Butoh, or “Dance of Darkness,” is an avant-garde dance theater form that originated in Japan in the 1960s and is one of the major developments in contemporary dance.

Tickets are $8 for students and children and $15 for adults. Tickets are available in person at the Valborg Theatre box office from 9 a.m. until 5 p.m. Monday through Friday, by phone at (828) 262-3063, toll free at (800) 841-ARTS (2787) and at http://theatre.appstate.edu.

The performance culminates Ibey’s weeklong residency with students in the ASU Department of Theatre and Dance teaching classes in ballet and butoh. His performance is hosted by the Department of Theatre and Dance and made possible with support from Appalachian’s College of Fine and Applied Arts and Office of Arts and Cultural Programs.

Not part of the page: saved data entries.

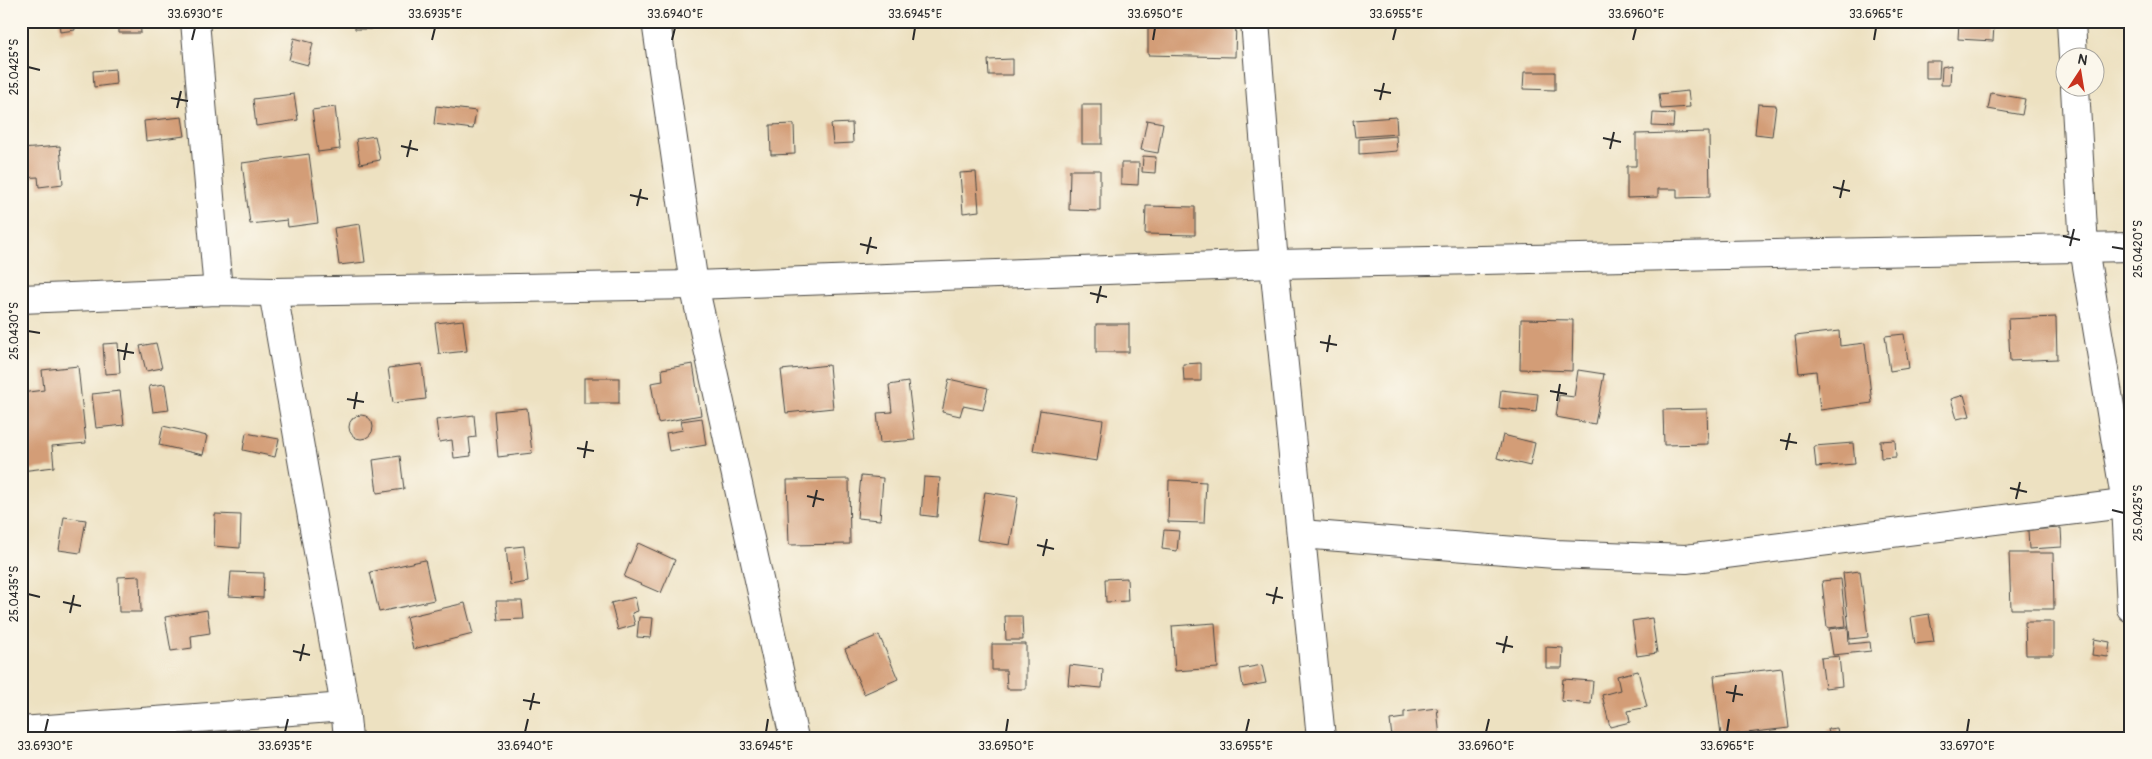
<svg xmlns="http://www.w3.org/2000/svg" width="2152" height="759" viewBox="0 0 2152 759" font-family="Pangolin,sans-serif">
<style>
.building{fill:#d39d77}
.lines{fill:none;stroke-linecap:round;stroke-linejoin:round}
.street-casing{stroke:#484642;stroke-width:30}
.street{stroke:#fff;stroke-width:28}
.ticks{fill:none;stroke:#2b2b2b;stroke-width:2}
.neatline{fill:none;stroke:#2b2b2b;stroke-width:2}
.ticks-label{font-size:12px;text-anchor:middle;fill:#2b2b2b}
</style>
<rect width="100%" height="100%" fill="#fbf7ec"/>
<filter id="ink" filterUnits="userSpaceOnUse"><feTurbulence type="fractalNoise" baseFrequency=".02" numOctaves="2"/><feDisplacementMap in="SourceGraphic" scale="10" xChannelSelector="R" yChannelSelector="G"/><feConvolveMatrix kernelMatrix="1 2 1 2 8 2 1 2 1" color-interpolation-filters="sRGB"/></filter>
<filter id="wash" filterUnits="userSpaceOnUse"><feTurbulence type="fractalNoise" baseFrequency=".0096" numOctaves="4" result="noise"/><feDisplacementMap in="SourceGraphic" scale="20" xChannelSelector="R" yChannelSelector="G"/><feGaussianBlur stdDeviation="1.12" result="paint"/><feColorMatrix in="noise" values="0 0 0 0 0 0 0 0 0 0 0 0 0 0 0 0 0 1.4 0 .05"/><feComposite in="paint" operator="in"/></filter>
<g filter="url(#wash)">
<rect width="100%" height="100%" fill="#ede1c1"/>
<g id="blocks">
<g class="building">
<polygon points="59,21 74,21 75,30 60,32"/>
<polygon points="119,21 140,21 141,33 119,33"/>
<polygon points="355,21 373,21 372,29 355,29"/>
<polygon points="1148,21 1236,21 1235,57 1148,55"/>
<polygon points="1959,22 1994,25 1993,41 1958,39"/>
<polygon points="294,38 313,43 308,65 289,60"/>
<polygon points="1013,59 1013,75 989,75 988,60"/>
<polygon points="1926,61 1940,61 1939,78 1926,78"/>
<polygon points="1951,65 1950,85 1941,85 1942,67"/>
<polygon points="115,69 116,84 94,87 93,71"/>
<polygon points="1524,72 1555,72 1555,90 1523,89"/>
<polygon points="1688,91 1690,107 1661,109 1659,94"/>
<polygon points="1991,93 2025,99 2022,115 1988,109"/>
<polygon points="294,94 298,120 256,126 253,99"/>
<polygon points="1758,104 1776,105 1772,136 1755,134"/>
<rect x="1082" y="105" width="20" height="39"/>
<polygon points="436,106 476,111 473,129 434,124"/>
<polygon points="335,107 340,149 318,152 312,110"/>
<polygon points="1653,113 1674,114 1673,127 1652,126"/>
<polygon points="182,117 185,136 146,141 144,121"/>
<polygon points="1396,117 1397,134 1355,137 1353,120"/>
<polygon points="1147,120 1163,123 1158,153 1141,150"/>
<polygon points="852,123 853,143 833,144 831,124"/>
<polygon points="794,124 795,154 771,155 770,125"/>
<polygon points="1709,132 1710,197 1677,198 1677,189 1658,189 1658,197 1627,198 1627,166 1636,166 1636,134"/>
<polygon points="375,136 380,160 360,164 356,139"/>
<polygon points="1396,136 1397,151 1359,154 1359,139"/>
<polygon points="60,146 63,184 39,187 38,177 21,178 21,149"/>
<polygon points="309,154 318,223 288,227 287,220 250,224 242,163"/>
<polygon points="1143,156 1156,157 1155,173 1142,172"/>
<polygon points="1121,163 1139,163 1138,185 1121,184"/>
<polygon points="1070,170 1100,170 1100,211 1069,210"/>
<polygon points="976,172 979,211 963,213 960,173"/>
<polygon points="1146,206 1195,207 1195,235 1145,234"/>
<polygon points="360,224 365,262 339,265 334,228"/>
<polygon points="2056,317 2057,359 2010,361 2008,319"/>
<polygon points="1521,319 1573,320 1572,371 1520,369"/>
<polygon points="463,320 467,351 439,354 435,323"/>
<rect x="1096" y="324" width="33" height="28"/>
<polygon points="1839,331 1840,346 1865,343 1872,403 1820,410 1816,371 1799,373 1795,336"/>
<polygon points="1904,334 1909,368 1890,371 1885,336"/>
<polygon points="118,343 120,373 105,374 103,344"/>
<polygon points="156,343 162,368 146,371 140,346"/>
<polygon points="1201,363 1201,381 1184,381 1183,364"/>
<polygon points="422,364 426,399 393,403 388,368"/>
<polygon points="693,364 701,415 658,423 651,383 663,381 662,369"/>
<polygon points="829,365 833,408 786,413 781,370"/>
<polygon points="78,366 86,443 52,446 54,467 21,471 21,393 44,390 42,370"/>
<polygon points="1578,370 1604,374 1595,424 1556,417 1559,395 1574,397"/>
<rect x="584" y="378" width="35" height="25"/>
<polygon points="949,379 988,388 983,410 963,406 960,416 942,412"/>
<polygon points="908,382 915,440 880,443 877,413 892,412 889,385"/>
<polygon points="165,384 169,410 153,412 149,386"/>
<polygon points="1501,390 1538,394 1536,412 1499,408"/>
<polygon points="120,391 124,425 96,428 92,394"/>
<polygon points="1964,395 1970,416 1957,419 1951,399"/>
<polygon points="527,408 532,453 498,457 494,411"/>
<polygon points="1707,409 1708,444 1664,445 1663,410"/>
<polygon points="1040,410 1103,420 1097,461 1033,451"/>
<circle cx="361" cy="427" r="12"/>
<polygon points="474,415 476,437 469,438 471,456 454,458 452,440 439,442 436,420"/>
<polygon points="702,418 706,445 669,451 666,433 683,430 681,421"/>
<polygon points="163,426 207,436 203,455 159,445"/>
<polygon points="246,433 279,439 275,457 243,450"/>
<polygon points="1503,435 1535,443 1530,466 1497,458"/>
<polygon points="1895,440 1896,457 1881,458 1880,441"/>
<polygon points="1853,443 1855,464 1816,467 1814,446"/>
<polygon points="400,456 404,489 377,493 373,460"/>
<polygon points="861,476 883,478 880,520 857,518"/>
<polygon points="924,477 940,478 937,517 921,515"/>
<polygon points="849,479 850,544 789,545 787,480"/>
<polygon points="1169,480 1206,482 1204,523 1168,522"/>
<polygon points="985,492 1018,497 1010,545 977,540"/>
<polygon points="215,514 241,515 240,548 214,546"/>
<polygon points="64,517 86,520 80,553 59,550"/>
<polygon points="2061,528 2062,547 2029,549 2028,530"/>
<polygon points="1164,530 1179,531 1177,551 1162,549"/>
<polygon points="638,543 675,560 661,593 624,577"/>
<polygon points="524,546 528,582 510,585 506,548"/>
<polygon points="2009,553 2053,553 2054,609 2011,609"/>
<polygon points="425,560 434,600 379,612 370,572"/>
<polygon points="1860,571 1868,637 1850,639 1843,573"/>
<polygon points="231,572 264,573 263,598 229,596"/>
<polygon points="140,576 141,612 119,612 118,577"/>
<polygon points="1127,578 1128,601 1106,602 1105,579"/>
<polygon points="1841,579 1846,626 1827,628 1822,581"/>
<polygon points="635,597 638,611 632,613 635,625 618,630 611,603"/>
<polygon points="496,601 522,601 524,619 498,620"/>
<polygon points="465,603 473,634 413,649 406,617"/>
<polygon points="207,610 210,633 191,636 192,648 171,651 165,617"/>
<polygon points="1929,614 1934,642 1915,644 1911,617"/>
<polygon points="1005,616 1022,616 1023,640 1006,640"/>
<polygon points="639,617 653,618 651,638 637,637"/>
<polygon points="1652,618 1657,653 1637,656 1632,621"/>
<polygon points="2025,622 2054,622 2054,655 2026,655"/>
<polygon points="1215,623 1218,668 1175,671 1172,626"/>
<polygon points="1848,627 1849,644 1870,642 1871,651 1833,655 1829,629"/>
<polygon points="879,635 898,679 864,694 845,649"/>
<polygon points="2094,639 2110,642 2108,657 2092,655"/>
<polygon points="992,644 1026,644 1026,689 1007,689 1006,670 992,670"/>
<polygon points="1546,647 1563,648 1562,668 1546,668"/>
<polygon points="1839,656 1842,686 1825,688 1821,658"/>
<polygon points="1070,665 1103,669 1102,688 1068,685"/>
<polygon points="1262,665 1266,683 1243,687 1240,669"/>
<polygon points="1782,668 1789,728 1721,736 1714,676"/>
<polygon points="1638,671 1647,707 1628,711 1630,722 1610,727 1602,695 1620,690 1617,676"/>
<polygon points="1563,679 1593,681 1591,704 1561,701"/>
<polygon points="1437,708 1440,738 1392,738 1390,720 1404,718 1404,712"/>
<polygon points="1837,728 1839,738 1830,738 1828,729"/>
</g>
</g>
</g>
<g filter="url(#ink)">
<use href="#blocks" fill-opacity="0" stroke="#484642" stroke-width="1"/>
<g class="lines">
<g class="street-casing">
<g id="street">
<polyline points="195,21 218,291"/>
<polyline points="656,21 694,285 794,738"/>
<polyline points="1255,21 1274,264 1321,738"/>
<polyline points="2071,21 2073,58"/>
<polyline points="2075,88 2084,248 2126,504 2131,608"/>
<polyline points="273,292 345,707 348,738"/>
<polyline points="21,299 218,291 273,292 694,285 1274,264 2131,247"/>
<polyline points="1301,534 1555,554 1686,559 2131,503"/>
<polyline points="21,731 345,707"/>
</g>
</g>
<use href="#street" class="street"/>
</g>
</g>
<path class="ticks" d="M192 40 195 28M432 40 435 28M672 40 675 28M913 40 915 28M1153 40 1155 28M1393 40 1396 28M1633 40 1636 28M1874 40 1876 28M28 67 40 70M1374 90 1391 93M171 98 188 101M1380 100 1384 83M177 108 181 91M1603 138 1621 142M401 146 418 150M1610 149 1614 132M407 157 411 140M1833 187 1850 191M630 195 648 199M1840 198 1844 180M637 206 641 189M2063 236 2080 240M860 244 877 248M2070 246 2074 229M2112 247 2124 249M867 254 871 237M1090 293 1107 297M1097 303 1101 286M28 331 40 333M1320 342 1337 345M117 350 134 353M1327 352 1330 335M124 360 127 343M1550 391 1567 394M347 399 364 402M1557 401 1560 384M354 409 357 392M1780 440 1797 443M577 448 594 451M1786 450 1790 433M584 458 587 441M2010 488 2027 492M807 496 824 500M2016 499 2020 482M813 507 817 490M2112 510 2124 513M1037 545 1054 549M1043 556 1047 539M28 594 40 597M1266 594 1283 598M63 602 81 606M1273 604 1277 587M70 613 74 595M1496 643 1513 647M293 651 310 655M1503 653 1507 636M300 661 304 644M1726 692 1743 695M523 700 540 703M1733 702 1736 685M530 710 534 693M45 732 48 719M285 732 288 719M525 732 528 719M766 732 768 719M1006 732 1008 719M1246 732 1249 719M1486 732 1489 719M1727 732 1729 719M1967 732 1969 719"/>
<rect width="2152" height="759" fill="none" stroke="#fbf7ec" stroke-width="55"/>
<g transform="translate(2080 72) rotate(12)"><circle r="24" fill="#fbf7ec" stroke="#a8a59f"/>
<path d="M0-4L9 19L0 12L-9 19Z" fill="#c8321e"/>
<text y="-8" font-size="14" font-weight="bold" text-anchor="middle" fill="#2b2b2b">N</text>
</g>
<rect x="28" y="28" width="2096" height="704" class="neatline"/>
<g class="ticks-label">
<text x="195" y="18">33.6930°E</text>
<text x="435" y="18">33.6935°E</text>
<text x="675" y="18">33.6940°E</text>
<text x="915" y="18">33.6945°E</text>
<text x="1155" y="18">33.6950°E</text>
<text x="1396" y="18">33.6955°E</text>
<text x="1636" y="18">33.6960°E</text>
<text x="1876" y="18">33.6965°E</text>
<text transform="translate(14 67) rotate(-90)" y="4">25.0425°S</text>
<text transform="translate(2138 249) rotate(-90)" y="4">25.0420°S</text>
<text transform="translate(14 331) rotate(-90)" y="4">25.0430°S</text>
<text transform="translate(2138 513) rotate(-90)" y="4">25.0425°S</text>
<text transform="translate(14 594) rotate(-90)" y="4">25.0435°S</text>
<text x="45" y="750">33.6930°E</text>
<text x="285" y="750">33.6935°E</text>
<text x="525" y="750">33.6940°E</text>
<text x="766" y="750">33.6945°E</text>
<text x="1006" y="750">33.6950°E</text>
<text x="1246" y="750">33.6955°E</text>
<text x="1486" y="750">33.6960°E</text>
<text x="1727" y="750">33.6965°E</text>
<text x="1967" y="750">33.6970°E</text>
</g>
</svg>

Ibey’s training includes ballet, mime and movement, but his prime focus in recent years has been butoh. Ibey is one of the few non-Japanese butoh artists whose work is recognized and approved of by masters in the dance form.

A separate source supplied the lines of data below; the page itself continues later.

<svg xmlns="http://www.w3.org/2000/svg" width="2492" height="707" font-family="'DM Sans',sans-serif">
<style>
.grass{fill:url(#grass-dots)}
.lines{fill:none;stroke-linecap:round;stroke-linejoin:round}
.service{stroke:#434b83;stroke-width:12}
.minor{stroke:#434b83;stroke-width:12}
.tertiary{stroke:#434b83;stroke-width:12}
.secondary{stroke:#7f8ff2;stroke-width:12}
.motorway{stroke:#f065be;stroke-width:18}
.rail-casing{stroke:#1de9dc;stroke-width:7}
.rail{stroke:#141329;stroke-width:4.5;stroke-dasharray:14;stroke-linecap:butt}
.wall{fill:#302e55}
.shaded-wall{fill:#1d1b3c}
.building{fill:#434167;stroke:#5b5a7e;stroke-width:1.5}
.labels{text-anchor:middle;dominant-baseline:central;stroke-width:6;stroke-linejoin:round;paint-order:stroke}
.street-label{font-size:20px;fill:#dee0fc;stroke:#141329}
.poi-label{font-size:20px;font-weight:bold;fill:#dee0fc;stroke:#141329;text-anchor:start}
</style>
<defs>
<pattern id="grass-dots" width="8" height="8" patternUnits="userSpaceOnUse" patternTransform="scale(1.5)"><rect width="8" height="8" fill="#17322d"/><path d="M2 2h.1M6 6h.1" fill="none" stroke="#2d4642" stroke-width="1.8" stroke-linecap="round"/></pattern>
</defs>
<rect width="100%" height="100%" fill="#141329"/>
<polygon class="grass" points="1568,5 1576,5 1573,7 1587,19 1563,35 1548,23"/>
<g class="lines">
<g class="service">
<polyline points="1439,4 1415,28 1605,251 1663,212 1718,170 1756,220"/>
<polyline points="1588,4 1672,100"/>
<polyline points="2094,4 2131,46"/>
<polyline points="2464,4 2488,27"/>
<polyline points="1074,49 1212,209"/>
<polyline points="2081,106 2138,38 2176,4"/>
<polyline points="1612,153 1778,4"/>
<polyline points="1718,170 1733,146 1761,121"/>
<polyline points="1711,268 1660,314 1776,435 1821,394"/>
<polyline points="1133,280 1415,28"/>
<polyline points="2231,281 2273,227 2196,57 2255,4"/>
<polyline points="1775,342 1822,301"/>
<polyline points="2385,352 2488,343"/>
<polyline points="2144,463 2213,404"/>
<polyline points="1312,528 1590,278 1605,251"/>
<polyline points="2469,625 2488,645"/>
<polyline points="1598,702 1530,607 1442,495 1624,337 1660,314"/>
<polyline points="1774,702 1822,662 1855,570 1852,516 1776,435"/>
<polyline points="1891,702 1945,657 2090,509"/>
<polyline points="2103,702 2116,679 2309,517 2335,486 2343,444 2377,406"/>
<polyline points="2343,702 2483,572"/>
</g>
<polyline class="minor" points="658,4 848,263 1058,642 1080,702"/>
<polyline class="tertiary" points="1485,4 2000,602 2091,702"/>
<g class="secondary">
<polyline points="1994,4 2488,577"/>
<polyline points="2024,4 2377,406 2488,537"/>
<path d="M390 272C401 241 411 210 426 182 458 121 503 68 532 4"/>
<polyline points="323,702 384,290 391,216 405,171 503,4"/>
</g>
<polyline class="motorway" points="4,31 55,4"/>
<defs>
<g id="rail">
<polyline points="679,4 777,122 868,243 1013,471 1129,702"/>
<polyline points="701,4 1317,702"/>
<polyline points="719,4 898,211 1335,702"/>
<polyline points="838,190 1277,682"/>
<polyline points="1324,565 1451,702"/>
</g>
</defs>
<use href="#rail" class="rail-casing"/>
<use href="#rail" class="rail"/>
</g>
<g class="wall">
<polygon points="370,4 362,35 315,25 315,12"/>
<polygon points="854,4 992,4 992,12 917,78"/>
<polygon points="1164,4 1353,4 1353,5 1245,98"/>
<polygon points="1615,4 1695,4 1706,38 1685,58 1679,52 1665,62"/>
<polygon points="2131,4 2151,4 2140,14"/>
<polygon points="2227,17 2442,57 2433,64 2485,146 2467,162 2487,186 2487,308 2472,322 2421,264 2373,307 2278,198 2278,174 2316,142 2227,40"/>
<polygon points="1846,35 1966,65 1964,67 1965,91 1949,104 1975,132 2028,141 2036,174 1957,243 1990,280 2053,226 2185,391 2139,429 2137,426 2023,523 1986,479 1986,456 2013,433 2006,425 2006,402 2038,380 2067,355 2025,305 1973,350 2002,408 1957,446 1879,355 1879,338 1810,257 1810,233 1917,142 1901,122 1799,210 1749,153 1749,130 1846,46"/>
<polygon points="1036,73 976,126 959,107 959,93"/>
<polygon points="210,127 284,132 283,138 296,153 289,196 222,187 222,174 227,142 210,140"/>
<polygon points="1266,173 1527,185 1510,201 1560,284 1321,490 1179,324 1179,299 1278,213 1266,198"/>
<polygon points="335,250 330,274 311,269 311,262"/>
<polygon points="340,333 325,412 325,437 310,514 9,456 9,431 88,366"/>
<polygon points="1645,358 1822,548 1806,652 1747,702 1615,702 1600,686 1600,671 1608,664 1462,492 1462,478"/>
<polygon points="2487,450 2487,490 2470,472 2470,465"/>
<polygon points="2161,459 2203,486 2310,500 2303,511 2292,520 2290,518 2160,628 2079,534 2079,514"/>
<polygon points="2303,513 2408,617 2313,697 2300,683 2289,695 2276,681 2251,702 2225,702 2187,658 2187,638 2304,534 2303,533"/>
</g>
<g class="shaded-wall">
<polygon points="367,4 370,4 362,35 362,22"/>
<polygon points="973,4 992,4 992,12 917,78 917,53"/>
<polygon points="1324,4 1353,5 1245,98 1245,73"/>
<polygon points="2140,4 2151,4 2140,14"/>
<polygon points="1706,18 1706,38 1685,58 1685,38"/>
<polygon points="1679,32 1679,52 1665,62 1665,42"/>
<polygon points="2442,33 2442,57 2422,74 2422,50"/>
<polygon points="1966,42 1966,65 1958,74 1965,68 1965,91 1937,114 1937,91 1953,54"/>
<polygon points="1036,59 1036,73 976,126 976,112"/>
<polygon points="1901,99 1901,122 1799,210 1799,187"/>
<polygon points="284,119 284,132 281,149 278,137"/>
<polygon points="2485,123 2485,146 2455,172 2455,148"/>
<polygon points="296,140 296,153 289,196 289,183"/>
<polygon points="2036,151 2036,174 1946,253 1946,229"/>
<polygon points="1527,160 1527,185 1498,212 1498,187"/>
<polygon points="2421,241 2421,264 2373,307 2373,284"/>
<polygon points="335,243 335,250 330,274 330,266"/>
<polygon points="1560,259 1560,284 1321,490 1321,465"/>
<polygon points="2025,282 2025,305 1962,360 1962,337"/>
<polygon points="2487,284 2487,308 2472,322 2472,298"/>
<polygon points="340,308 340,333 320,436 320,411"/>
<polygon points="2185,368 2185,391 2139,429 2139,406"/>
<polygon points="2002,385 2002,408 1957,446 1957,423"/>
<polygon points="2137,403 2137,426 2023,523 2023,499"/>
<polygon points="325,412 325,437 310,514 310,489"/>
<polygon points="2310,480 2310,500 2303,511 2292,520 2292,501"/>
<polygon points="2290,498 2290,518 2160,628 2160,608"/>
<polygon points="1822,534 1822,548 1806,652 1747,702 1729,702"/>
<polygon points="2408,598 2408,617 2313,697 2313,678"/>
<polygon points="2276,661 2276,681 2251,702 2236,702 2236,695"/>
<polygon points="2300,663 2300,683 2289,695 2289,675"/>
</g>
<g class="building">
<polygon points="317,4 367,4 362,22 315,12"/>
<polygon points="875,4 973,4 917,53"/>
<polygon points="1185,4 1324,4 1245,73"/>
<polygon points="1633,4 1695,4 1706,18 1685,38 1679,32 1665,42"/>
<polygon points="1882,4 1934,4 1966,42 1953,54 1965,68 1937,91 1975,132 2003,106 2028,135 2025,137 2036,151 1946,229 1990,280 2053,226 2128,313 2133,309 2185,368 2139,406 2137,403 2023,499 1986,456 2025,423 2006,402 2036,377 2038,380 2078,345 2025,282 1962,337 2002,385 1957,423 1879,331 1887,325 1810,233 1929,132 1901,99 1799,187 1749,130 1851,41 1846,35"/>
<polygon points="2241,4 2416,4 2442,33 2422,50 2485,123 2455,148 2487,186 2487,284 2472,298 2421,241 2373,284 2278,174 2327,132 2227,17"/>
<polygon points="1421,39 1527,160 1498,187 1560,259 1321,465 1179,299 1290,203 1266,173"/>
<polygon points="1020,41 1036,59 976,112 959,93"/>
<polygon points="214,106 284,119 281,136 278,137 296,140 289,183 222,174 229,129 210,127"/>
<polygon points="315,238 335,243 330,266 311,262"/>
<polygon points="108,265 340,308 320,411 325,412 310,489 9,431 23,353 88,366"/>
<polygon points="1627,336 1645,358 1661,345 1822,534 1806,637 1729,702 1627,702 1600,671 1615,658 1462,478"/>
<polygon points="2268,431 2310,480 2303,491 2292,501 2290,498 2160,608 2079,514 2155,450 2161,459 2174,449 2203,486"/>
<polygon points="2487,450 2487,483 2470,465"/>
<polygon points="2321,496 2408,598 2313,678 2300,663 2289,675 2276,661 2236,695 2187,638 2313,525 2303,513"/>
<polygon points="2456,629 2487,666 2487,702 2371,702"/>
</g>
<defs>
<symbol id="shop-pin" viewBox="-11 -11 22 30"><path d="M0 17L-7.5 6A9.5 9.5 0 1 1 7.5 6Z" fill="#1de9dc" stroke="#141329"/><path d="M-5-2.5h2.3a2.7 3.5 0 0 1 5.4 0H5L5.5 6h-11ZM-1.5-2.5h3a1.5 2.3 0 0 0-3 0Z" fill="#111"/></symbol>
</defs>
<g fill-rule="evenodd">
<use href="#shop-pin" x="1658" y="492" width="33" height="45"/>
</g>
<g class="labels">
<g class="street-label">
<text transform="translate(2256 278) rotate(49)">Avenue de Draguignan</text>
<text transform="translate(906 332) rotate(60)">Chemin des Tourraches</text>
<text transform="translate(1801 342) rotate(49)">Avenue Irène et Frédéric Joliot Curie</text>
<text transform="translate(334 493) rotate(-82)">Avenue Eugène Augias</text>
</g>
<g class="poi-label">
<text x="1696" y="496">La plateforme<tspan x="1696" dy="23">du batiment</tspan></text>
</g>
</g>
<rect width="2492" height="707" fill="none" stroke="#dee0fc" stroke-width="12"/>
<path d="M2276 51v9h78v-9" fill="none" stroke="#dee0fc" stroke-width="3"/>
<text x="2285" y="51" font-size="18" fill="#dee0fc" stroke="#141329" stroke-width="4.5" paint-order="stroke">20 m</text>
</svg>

“Korrat” is a duet performed by Ibey and Blowing Rock-based dancer G. Alex Smith. It is accompanied by the voices of Bulgarian women singing ancient songs of renewal and regrowth as passed down by generations.

These primal sounds inject a strong female energy into the dance, which explores themes of fertility, and the life cycle of birth, life, death and rebirth as evidenced, not only in the natural world, but also within each individual human experience, a spokesperson for the the department said.

“Korrat” speaks as an affirmation of people’s efforts to respect and honor the natural world amid so much reliance on technology, the spokesperson said. Ibey draws on the ancient culture of his Irish heritage that holds belief in the goddess, as opposed to god being a man, and respect for the planet.
Butoh has revolutionized how people define dance by creating new forms of movement and expression, the spokesperson said. Its powerful imagery takes its strength from interior movement: the body twists, contracts, extends. Softness, violence, slowness, sensuality and immobility are all part of butoh.

The Valborg Theatre is located on the north side of Chapell Wilson Hall on Howard Street. The door faces the back of the Turchin Center for the Visual Arts on King Street. Parking is available after 5 p.m. on campus in faculty lots and in the College Street parking deck near Belk Library and Information Commons.